An old client of Ideasphere Partners, and now a dear friend, asked me a couple of months back to spend a day with an executive team reviewing a project. It was one that had gone horribly wrong in a small company he owns in his semi-retirement from executive life. He was frustrated! It was an important project with his full support, well planned , with good objectives, and managed by one of his young “Ivy league educated” stars. A project “guaranteed” to succeed, that not only failed; it did so in a spectacular way. It was something no one saw coming until it was too late. After we worked through the project history, a pattern emerged that made it, in hindsight, obvious it was doomed to fail from the beginning.
“What went wrong in our project planning?” was the question my friend asked and the one got me started with this blog about a month ago (never enough time to write for fun these days). As we worked through their project, and I thought more about projects I have seen fail over the years, including some of my own, the more interesting question became “why do perfect plans many times produce perfect failures?”. So here it goes:
There was a time when I thought if everyone focused on doing what they were supposed to do or needed to be done, did it the right way, following a clean, orderly, logical, and rational process or project plan, we could deploy perfect solutions to most problems. The tools I acquired and carried in my head through my years of management training Kaizen, Six Sigma, Lean, Theory of Constraints, Balanced Score Cards, etc., etc. could save the day, every day. But I found it doesn’t work that way. Smart does not always win the race. Now that I am older and, hopefully, wiser I appreciate more a mentor of mine who used to remind me “there are many smart young people, but there aren’t any wise young people.”
Wise and smart is what wins the race. You see, when using smart Vulcanian logic, there are always clear answers to the problems we face. In the perfect world, what “should” be done or “should” have happened is as obvious as the Greek nose on my face. But Vulcans are imaginary, and what “should” happen so rarely materializes in the real world that I have now replaced “should” with “could” when I work on plans and strategies.

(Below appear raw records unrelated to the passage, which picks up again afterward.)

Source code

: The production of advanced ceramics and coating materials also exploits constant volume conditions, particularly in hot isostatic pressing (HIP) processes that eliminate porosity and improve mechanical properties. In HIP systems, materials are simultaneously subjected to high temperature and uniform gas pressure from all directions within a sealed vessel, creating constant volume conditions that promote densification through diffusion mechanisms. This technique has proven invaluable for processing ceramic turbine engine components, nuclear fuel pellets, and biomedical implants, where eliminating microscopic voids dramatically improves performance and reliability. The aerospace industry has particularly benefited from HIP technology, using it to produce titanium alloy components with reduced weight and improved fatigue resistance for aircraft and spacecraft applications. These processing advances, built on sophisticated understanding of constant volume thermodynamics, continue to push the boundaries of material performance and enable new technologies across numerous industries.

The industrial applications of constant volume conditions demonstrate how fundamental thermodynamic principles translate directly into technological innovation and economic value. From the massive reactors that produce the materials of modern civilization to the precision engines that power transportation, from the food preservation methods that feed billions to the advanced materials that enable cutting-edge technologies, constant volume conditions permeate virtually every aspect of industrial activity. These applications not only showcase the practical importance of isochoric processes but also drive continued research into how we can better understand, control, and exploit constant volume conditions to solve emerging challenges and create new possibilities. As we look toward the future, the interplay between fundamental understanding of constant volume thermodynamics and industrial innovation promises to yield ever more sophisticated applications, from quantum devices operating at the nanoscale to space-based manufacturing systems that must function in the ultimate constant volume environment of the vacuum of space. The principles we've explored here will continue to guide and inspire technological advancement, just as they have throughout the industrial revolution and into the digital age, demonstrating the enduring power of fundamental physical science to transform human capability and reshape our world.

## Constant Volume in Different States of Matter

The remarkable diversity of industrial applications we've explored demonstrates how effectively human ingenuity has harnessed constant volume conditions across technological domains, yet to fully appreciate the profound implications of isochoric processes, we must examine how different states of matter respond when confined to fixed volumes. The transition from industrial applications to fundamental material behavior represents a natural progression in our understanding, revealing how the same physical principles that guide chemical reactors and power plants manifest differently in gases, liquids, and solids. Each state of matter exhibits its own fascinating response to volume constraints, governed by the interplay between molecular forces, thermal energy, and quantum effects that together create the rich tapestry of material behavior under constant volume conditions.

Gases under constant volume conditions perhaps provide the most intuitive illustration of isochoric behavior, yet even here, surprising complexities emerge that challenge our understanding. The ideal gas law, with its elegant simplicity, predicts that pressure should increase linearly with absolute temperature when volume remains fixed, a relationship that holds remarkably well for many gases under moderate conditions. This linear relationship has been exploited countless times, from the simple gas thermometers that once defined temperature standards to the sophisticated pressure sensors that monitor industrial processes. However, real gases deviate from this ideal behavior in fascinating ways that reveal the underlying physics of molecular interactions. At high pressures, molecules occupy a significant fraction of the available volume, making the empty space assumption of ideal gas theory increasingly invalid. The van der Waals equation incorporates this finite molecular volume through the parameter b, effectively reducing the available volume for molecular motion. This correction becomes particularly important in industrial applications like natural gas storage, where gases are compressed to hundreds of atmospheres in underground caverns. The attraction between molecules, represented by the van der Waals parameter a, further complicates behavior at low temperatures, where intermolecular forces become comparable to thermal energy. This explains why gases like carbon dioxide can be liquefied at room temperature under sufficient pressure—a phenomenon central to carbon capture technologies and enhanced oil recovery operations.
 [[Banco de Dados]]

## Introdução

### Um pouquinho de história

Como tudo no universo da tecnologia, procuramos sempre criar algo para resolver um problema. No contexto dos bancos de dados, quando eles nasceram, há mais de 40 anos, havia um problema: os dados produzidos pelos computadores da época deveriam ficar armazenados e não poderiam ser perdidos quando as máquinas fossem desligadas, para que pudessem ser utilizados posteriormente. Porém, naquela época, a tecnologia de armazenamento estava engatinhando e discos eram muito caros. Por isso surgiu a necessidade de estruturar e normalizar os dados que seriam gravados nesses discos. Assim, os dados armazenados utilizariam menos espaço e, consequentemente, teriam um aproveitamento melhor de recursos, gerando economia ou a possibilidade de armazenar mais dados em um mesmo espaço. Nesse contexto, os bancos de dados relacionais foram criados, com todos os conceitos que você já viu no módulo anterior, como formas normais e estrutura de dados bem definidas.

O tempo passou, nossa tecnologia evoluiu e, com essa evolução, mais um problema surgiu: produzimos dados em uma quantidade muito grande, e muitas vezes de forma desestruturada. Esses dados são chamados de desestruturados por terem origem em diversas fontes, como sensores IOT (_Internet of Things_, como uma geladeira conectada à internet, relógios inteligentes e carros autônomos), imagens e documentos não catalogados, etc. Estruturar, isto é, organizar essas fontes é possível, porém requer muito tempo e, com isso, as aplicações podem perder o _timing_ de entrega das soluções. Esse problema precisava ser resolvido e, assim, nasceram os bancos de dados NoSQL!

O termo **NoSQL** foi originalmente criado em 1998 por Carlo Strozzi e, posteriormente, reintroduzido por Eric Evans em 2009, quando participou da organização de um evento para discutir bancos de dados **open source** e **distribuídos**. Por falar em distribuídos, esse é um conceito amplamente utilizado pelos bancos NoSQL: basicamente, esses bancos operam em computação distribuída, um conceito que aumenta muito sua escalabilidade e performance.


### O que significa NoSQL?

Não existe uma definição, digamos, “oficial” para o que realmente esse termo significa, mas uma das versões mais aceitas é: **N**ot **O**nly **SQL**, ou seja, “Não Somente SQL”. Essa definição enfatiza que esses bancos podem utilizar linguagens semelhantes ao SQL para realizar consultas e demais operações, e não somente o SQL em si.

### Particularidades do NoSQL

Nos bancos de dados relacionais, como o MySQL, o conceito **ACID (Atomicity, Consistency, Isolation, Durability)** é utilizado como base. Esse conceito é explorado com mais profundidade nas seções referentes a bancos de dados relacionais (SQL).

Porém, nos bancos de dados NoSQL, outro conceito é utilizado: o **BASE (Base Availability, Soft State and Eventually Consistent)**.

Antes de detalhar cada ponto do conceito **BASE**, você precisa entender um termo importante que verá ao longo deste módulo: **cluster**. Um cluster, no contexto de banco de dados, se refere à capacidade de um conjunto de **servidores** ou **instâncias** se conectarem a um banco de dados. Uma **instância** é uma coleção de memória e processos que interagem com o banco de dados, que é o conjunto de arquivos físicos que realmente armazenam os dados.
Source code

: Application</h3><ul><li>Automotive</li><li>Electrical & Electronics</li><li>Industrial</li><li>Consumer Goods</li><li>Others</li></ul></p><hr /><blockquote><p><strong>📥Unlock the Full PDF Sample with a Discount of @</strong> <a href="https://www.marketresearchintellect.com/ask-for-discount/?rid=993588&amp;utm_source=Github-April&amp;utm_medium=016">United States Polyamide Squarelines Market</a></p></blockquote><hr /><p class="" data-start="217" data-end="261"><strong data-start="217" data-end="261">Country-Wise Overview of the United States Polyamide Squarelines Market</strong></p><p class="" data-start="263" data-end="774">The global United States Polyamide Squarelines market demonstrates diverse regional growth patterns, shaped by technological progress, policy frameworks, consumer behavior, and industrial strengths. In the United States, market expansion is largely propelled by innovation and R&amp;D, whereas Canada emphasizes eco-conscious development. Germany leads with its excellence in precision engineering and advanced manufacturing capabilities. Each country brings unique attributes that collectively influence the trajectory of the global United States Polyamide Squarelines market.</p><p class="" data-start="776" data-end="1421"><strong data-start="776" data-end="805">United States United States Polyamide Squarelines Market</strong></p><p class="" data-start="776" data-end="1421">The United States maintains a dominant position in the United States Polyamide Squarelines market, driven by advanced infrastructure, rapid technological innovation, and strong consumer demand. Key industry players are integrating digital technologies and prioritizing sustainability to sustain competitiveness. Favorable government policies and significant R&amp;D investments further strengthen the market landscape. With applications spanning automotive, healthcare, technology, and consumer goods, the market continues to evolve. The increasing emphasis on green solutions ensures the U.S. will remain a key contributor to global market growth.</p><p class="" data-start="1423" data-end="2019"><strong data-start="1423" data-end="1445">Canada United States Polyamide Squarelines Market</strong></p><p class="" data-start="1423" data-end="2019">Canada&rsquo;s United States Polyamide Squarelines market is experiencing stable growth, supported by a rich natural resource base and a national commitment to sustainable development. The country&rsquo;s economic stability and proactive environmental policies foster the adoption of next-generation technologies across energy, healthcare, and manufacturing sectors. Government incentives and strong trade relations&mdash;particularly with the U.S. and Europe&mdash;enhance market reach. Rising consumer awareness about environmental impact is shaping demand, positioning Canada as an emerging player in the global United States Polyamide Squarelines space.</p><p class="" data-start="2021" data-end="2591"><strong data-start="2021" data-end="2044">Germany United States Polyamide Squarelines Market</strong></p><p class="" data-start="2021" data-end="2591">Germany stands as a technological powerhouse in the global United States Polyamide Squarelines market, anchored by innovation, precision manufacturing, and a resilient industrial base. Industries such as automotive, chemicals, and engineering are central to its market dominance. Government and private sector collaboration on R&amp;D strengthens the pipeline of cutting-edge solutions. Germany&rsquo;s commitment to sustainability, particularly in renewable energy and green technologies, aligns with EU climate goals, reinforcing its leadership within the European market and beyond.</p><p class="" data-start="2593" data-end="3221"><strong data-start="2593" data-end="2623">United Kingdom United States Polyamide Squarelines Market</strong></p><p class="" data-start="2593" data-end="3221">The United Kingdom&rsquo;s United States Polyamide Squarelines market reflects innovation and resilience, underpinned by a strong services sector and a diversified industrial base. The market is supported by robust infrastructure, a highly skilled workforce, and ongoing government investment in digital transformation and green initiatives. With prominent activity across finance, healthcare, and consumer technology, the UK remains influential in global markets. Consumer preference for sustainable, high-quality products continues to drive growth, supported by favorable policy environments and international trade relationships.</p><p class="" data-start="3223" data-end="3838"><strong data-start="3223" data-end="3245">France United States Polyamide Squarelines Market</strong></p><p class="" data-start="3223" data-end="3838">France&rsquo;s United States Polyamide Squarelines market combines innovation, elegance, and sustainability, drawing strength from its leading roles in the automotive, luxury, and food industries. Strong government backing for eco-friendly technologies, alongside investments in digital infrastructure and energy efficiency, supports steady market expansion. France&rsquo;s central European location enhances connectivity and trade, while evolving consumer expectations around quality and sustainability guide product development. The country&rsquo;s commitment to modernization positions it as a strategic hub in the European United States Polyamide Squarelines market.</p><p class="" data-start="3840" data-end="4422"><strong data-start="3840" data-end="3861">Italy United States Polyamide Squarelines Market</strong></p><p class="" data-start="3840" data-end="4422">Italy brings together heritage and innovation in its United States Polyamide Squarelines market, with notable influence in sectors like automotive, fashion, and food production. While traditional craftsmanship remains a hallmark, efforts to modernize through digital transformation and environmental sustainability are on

I now know: sometimes it is the plan; but most of the times it’s the execution. You see, to paraphrase Mr. Drucker: ”All strategies and plans have to eventually degenerate into work.” And work happens in the real world where what “should” be done rarely plays out, and unintended consequences rule the day. Where, power corrupts and people play turf games. A world where self interest corrodes the integrity of assessments and relentless objectivity is replaced with fake reality and happy talk. In the real world, randomness determines as many outcomes as deliberate execution, and Black Swans fly above waiting to land. And so it goes…
But we are the operators, and failure is not an path of choice. When the arrows are flying, we choose to “fight in the shade.”
So what do we do? How do we ensure success has better, or at least as good, odds than “chance.”. How do we get the edge in the real world?
Well, I think there is only one way to get the edge and it comes from managing execution in real time. I’ll take a simple plan lead by, and staffed with, competent operators who can adapt in real time, over a perfect plan led by a “perfect” executive who can only do what the plan says.
Execution is about a crystal clear message about the strategy and the end game objectives, and the unquestionable expectation of top notch operational performance. It is about the drive towards the upper end of the bell curve rather than the mediocrity in the middle.
Execution is about the Yin and Yang of focusing both on the Results and the Process; On Speed and Pacing; Accountability for delivering results and Flexibility around artificial deadlines.
Execution is about having a “No Starving Monkeys” philosophy. Just like monkeys that need to be fed till they are full or they turn nasty and mean, projects can either be fully funded or not. No half ways or there will be many monkeys all starving and biting each other. Define the metrics of performance, identify and assign the resources required and necessary to meet the goal (feed the monkey), and forget about the next level of priorities until you are done (Shoot the monkey or more humanely put in suspended animation).
Execution is like managing a race track. You let too many cars on the track, and there will be more collisions and the whole track will run slower. You have too few cars and the fastest car will win every time, but the track won’t break any records. And even if you have the right cars on the track, you need a tough pit boss to make sure cars are re-fueled and tires changed quickly and the rules are followed.
Execution is about rewarding team performance as well as individual. In the race track, one driver can feel good about a personal best run, but it does not get a win.
And the most important thing about execution is that it is not a binary state but rather a polarity to managed. But that’s a blog for another time.